Muscle Basics, Part 4: Atrophy & Sarcopenia

Atrophy is a simple and opposing process to hypertrophy. Just as exercise can drive an adaptive increase in muscle mass, lack of exercise can cause a reductive adaptation or loss of muscle mass. As one would expect, the entire muscle may shrink in size such that it is easily and visually detectable, but atrophy occurs at every level of muscular organization, beginning with the molecular.

Figure 1: Normally active bicep compared to a sedentary, atrophied bicep. Muscle atrophy is the loss of muscle mass over time. The majority of dimensional decay comes in the form of lost myofibrillar content.

Atrophy is mostly driven by inactivity. When there is no stimulus to move the body, there is no biological impetus to maintain or increase muscle mass. This sets the stage for a loss of contractile proteins, regulatory proteins, and metabolic resources within the sedentary cell. The most observable change noted in atrophy is the large scale loss of myofibrillar content. This is strongly associated with reduced contractile function.

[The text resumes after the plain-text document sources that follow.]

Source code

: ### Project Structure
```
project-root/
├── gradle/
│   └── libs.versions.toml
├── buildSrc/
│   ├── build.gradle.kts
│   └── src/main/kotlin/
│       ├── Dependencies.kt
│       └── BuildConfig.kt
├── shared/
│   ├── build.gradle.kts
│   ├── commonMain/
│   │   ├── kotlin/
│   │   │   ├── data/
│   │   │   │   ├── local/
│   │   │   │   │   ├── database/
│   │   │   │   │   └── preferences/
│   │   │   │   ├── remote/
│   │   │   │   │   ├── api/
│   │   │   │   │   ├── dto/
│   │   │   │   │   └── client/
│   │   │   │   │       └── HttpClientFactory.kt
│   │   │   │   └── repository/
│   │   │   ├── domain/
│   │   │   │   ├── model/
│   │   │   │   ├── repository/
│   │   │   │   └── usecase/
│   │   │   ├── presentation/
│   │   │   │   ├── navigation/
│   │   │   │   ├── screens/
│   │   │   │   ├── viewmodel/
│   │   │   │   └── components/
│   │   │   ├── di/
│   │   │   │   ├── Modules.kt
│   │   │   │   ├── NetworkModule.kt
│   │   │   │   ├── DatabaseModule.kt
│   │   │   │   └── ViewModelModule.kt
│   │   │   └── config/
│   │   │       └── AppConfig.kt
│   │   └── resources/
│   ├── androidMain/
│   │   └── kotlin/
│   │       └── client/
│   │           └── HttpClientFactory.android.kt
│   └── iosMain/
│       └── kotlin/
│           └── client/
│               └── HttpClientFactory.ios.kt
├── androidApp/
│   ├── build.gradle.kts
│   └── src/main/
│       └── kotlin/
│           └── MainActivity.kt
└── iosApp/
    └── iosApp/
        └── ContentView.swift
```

Atrophy can become more severe with continued inactivity and age, and it can result in the loss of entire muscle cells. This reduction in cell number within a muscle is called sarcopenia. While myofibrillar atrophy is largely a recoverable condition, once there is an onset of sarcopenia, redevelopment of muscle cells does not occur. This means permanent losses in movement function and metabolic capacity.

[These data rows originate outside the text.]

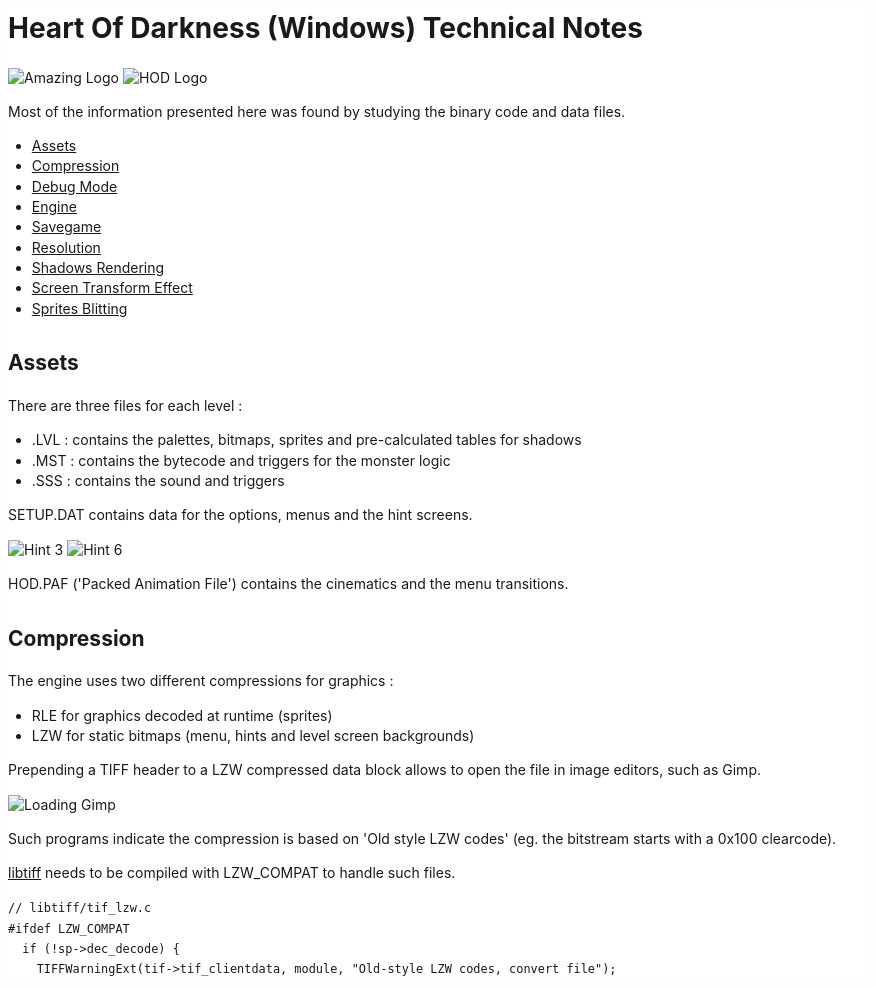 
# Heart Of Darkness (Windows) Technical Notes

![Amazing Logo](img/amazing_logo.png) ![HOD Logo](img/hod_logo.png)

Most of the information presented here was found by studying the binary code and data files.

- [Assets](#assets)
- [Compression](#compression)
- [Debug Mode](#debug-mode)
- [Engine](#engine)
- [Savegame](#savegame)
- [Resolution](#resolution)
- [Shadows Rendering](#shadows-rendering)
- [Screen Transform Effect](#screen-transform-effect)
- [Sprites Blitting](#sprites-blitting)


## Assets

There are three files for each level :

* .LVL : contains the palettes, bitmaps, sprites and pre-calculated tables for shadows
* .MST : contains the bytecode and triggers for the monster logic
* .SSS : contains the sound and triggers

SETUP.DAT contains data for the options, menus and the hint screens.

![Hint 3](img/hint03.png) ![Hint 6](img/hint06.png)

HOD.PAF ('Packed Animation File') contains the cinematics and the menu transitions.


## Compression

The engine uses two different compressions for graphics :

* RLE for graphics decoded at runtime (sprites)
* LZW for static bitmaps (menu, hints and level screen backgrounds)

Prepending a TIFF header to a LZW compressed data block allows to open the file in image editors, such as Gimp.

![Loading Gimp](img/loading_tiff_gimp.png)

Such programs indicate the compression is based on 'Old style LZW codes' (eg. the bitstream starts with a 0x100 clearcode).

[libtiff](https://gitlab.com/libtiff/libtiff) needs to be compiled with LZW_COMPAT to handle such files.

```
// libtiff/tif_lzw.c
#ifdef LZW_COMPAT
  if (!sp->dec_decode) {
    TIFFWarningExt(tif->tif_clientdata, module, "Old-style LZW codes, convert file");
```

Figure 2: Sarcopenia, the disappearance of entire cells from the muscle, is most associated with aging populations and potentially affects up to 33% of older populations.

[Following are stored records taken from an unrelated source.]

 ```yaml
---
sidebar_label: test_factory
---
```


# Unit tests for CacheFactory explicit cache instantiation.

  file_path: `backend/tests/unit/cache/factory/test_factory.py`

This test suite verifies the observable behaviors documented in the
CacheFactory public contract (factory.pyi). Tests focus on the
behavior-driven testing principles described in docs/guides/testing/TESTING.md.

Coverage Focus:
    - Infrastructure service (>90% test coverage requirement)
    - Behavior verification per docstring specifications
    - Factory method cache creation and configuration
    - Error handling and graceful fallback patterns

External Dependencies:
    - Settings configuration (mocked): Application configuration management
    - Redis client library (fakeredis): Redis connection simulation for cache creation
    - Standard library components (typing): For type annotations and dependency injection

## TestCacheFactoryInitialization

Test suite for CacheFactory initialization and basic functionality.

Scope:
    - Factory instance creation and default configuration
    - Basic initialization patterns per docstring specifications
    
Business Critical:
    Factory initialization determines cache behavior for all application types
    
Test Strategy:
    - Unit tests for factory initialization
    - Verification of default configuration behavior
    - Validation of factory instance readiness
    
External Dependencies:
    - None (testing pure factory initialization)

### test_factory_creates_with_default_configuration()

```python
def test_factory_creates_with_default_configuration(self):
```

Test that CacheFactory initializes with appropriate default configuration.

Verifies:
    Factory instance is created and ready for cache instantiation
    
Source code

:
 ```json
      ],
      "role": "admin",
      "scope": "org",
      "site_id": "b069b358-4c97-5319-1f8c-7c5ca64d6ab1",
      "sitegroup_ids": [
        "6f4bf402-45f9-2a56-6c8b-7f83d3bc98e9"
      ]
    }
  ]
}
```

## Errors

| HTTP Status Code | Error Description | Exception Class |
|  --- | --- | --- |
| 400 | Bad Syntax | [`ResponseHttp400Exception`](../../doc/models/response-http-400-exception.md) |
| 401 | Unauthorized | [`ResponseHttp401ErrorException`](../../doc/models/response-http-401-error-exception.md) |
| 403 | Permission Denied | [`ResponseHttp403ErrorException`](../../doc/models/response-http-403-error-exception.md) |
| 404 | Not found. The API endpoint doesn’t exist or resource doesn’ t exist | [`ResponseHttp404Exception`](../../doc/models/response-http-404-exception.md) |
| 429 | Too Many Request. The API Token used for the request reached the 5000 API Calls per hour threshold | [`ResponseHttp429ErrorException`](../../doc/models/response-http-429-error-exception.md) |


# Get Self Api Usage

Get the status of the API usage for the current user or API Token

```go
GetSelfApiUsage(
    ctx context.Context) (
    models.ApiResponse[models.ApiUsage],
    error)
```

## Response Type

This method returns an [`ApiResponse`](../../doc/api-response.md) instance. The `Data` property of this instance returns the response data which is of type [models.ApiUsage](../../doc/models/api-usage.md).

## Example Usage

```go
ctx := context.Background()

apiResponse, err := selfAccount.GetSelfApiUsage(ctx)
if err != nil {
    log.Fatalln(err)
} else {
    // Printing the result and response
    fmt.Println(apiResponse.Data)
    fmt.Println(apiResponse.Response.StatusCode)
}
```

One major issue regarding sarcopenia is that it can only be estimated, indirectly, in clinical environments. The most common measures are the same used to measure hypertrophy and atrophy — i.e., dimensional measures such as girth measurement, body composition measurement, and MRI/CT/DEXA imaging. Blood chemistry has been used as a proxy measure and is somewhat common for evaluating muscle strength in a clinical context. Simple hand grip dynamometers or, more uncommonly, isokinetic testing devices are used to acquire functional data to indirectly diagnose architectural change. Sarcopenia is diagnosed without actually counting muscle cell number; rather, atrophy and functional decay (weakness) are used (1).

REFERENCES

1. Shaw SC, Dennison EM, Cooper C. Epidemiology of sarcopenia: Determinants throughout the lifecourse. Calcified Tissue International 101.3(2017): 229–247.
2. Kern H, Hofer C, Modlin M, Mayr W, Vindigni V, Zampieri S, Boncompagni S, Protasi F, Carraro U. Stable muscle atrophy in long-term paraplegics with complete upper motor neuron lesion from 3- to 20-year SCI. Spinal Cord 46(2008): 293–304.